Making cream into butter was one of four activities that the fourth- and fifth-graders from Lincoln Elementary School were introduced to during Heritage Day hosted by the university's Department of Education Social Studies Methods class students.
Heritage Day was planned as part of this year's Cameron's academic festival, a festival held every three years, said Michelle Smith, Cameron education professor. This year, it is "American Identities in the 21st Century," and Heritage Day focuses on the diverse nature of people in the United States and gives the elementary students an appreciation of other cultures.
After a lunch with foods from many different cultures, which the students gave a "10 out of 10," Smith said, the Lincoln students were broken into four groups and each group spent time in each of four activities, rotating to the next activity at the 20-minute mark. Seventeen soon-to-be teachers researched and designed the activities and then led each room full of students in the activities.
In one room, a lively game of musical chairs and a head-scratching game of Jenga using world languages as the base of the two activities was in full swing.
Education student Jaycie Simmons explained that in the Jenga game students have to learn different words in various languages to be able to move the Jenga sticks.
On the other side of room, the musical chairs game was accompanied by national anthems to help students learn about and appreciate others' backgrounds.
In one part of the McCasland Ballroom, an arts and crafts activity was underway with students making dream catchers while learning about Native American culture.
"It is pretty cool" to make a dream catcher, said fifth-grader Alyssia Diaz, explaining that her favorite activity was learning words in other languages with the Jenga game.
On the other side of the McCasland Ballroom, students learned about three different careers. Fifth-grader Michael Perkins explained what he had just learned.

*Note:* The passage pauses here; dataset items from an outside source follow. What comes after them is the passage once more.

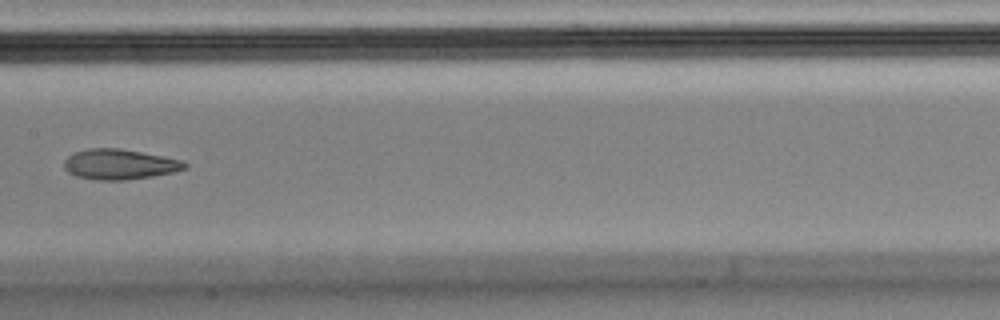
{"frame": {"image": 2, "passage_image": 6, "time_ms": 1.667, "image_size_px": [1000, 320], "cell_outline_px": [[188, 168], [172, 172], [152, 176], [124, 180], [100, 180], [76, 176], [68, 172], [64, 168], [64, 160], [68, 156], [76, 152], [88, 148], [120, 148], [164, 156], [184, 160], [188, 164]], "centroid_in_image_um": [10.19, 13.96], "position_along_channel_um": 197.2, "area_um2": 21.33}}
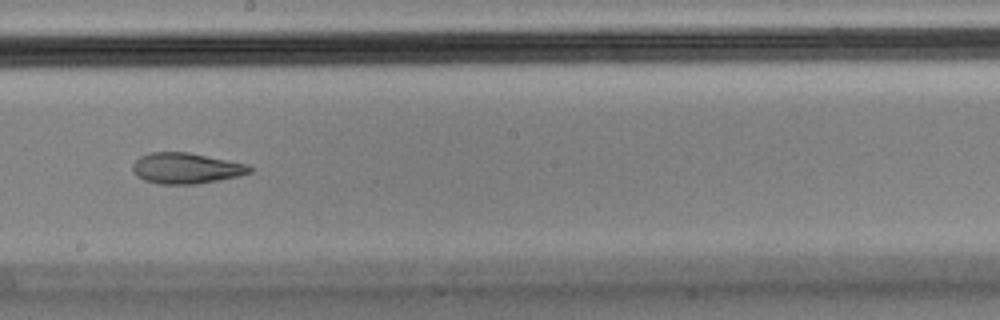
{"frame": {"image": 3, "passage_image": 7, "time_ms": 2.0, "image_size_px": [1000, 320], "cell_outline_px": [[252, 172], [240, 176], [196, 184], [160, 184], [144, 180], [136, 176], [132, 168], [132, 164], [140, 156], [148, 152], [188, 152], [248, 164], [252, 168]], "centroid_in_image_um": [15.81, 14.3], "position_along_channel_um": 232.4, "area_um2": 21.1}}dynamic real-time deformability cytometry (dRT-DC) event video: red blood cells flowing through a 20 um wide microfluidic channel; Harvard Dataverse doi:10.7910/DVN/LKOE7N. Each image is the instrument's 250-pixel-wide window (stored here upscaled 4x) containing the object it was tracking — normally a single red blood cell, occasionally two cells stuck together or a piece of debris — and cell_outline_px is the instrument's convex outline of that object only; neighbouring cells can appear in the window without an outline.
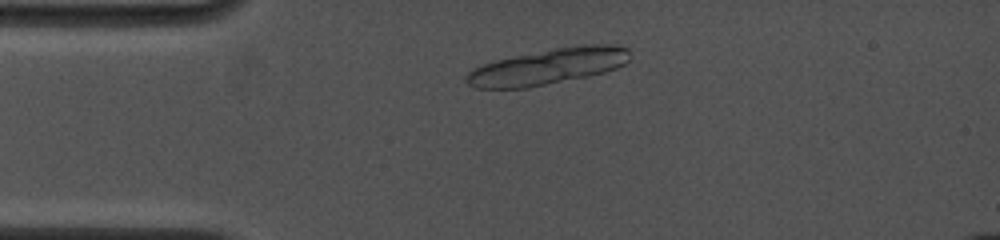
{"species": "common noctule bat (a hibernating species)", "species_latin": "Nyctalus noctula", "temperature_condition": "cold", "stored_images_in_passage": 4, "camera_frame_rate_fps": 4500, "um_per_image_px": 0.085, "animal": {"sex": "female", "body_mass_g": 19.0, "forearm_length_mm": 53.3}, "frame": {"image": 1, "passage_image": 2, "time_ms": 1.111, "image_size_px": [1000, 240], "cell_outline_px": [[628, 60], [624, 64], [616, 68], [604, 72], [524, 88], [476, 88], [468, 84], [464, 80], [464, 76], [472, 68], [496, 60], [556, 48], [584, 44], [616, 44], [628, 48]], "centroid_in_image_um": [46.56, 5.64], "position_along_channel_um": 38.4, "area_um2": 33.64}}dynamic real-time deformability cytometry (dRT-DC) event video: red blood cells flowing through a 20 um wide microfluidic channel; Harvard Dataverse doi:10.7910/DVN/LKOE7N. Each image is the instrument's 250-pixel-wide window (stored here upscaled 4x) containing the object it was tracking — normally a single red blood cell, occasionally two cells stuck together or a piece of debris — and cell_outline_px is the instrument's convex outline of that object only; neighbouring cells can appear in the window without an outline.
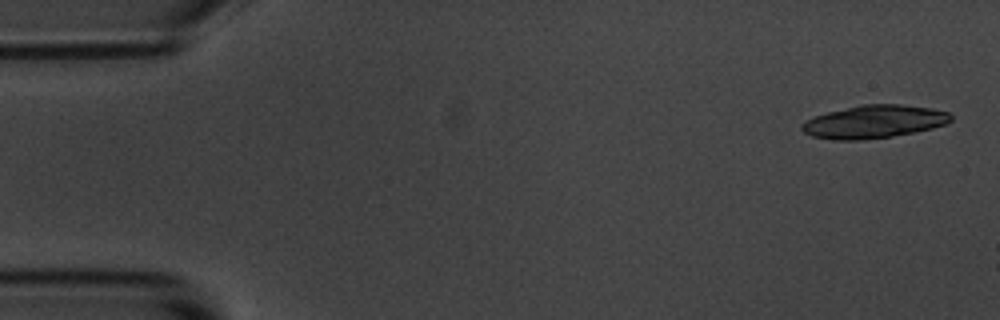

"It was about being what you wanted to be. A teacher, an archeologist and what was the other one? oh, a politician," Perkins said, adding that the activity he liked the best was "making the butter" and being able to touch a cotton boll, which was different from what he thought it would be.
Cameron education student Kristin Archey taught the students about archeology, which she learned about during a recent summer camp.
"We did an anthropology/archeology summer camp, Diaries in the Dirt; that is where a lot of the research came from," she said.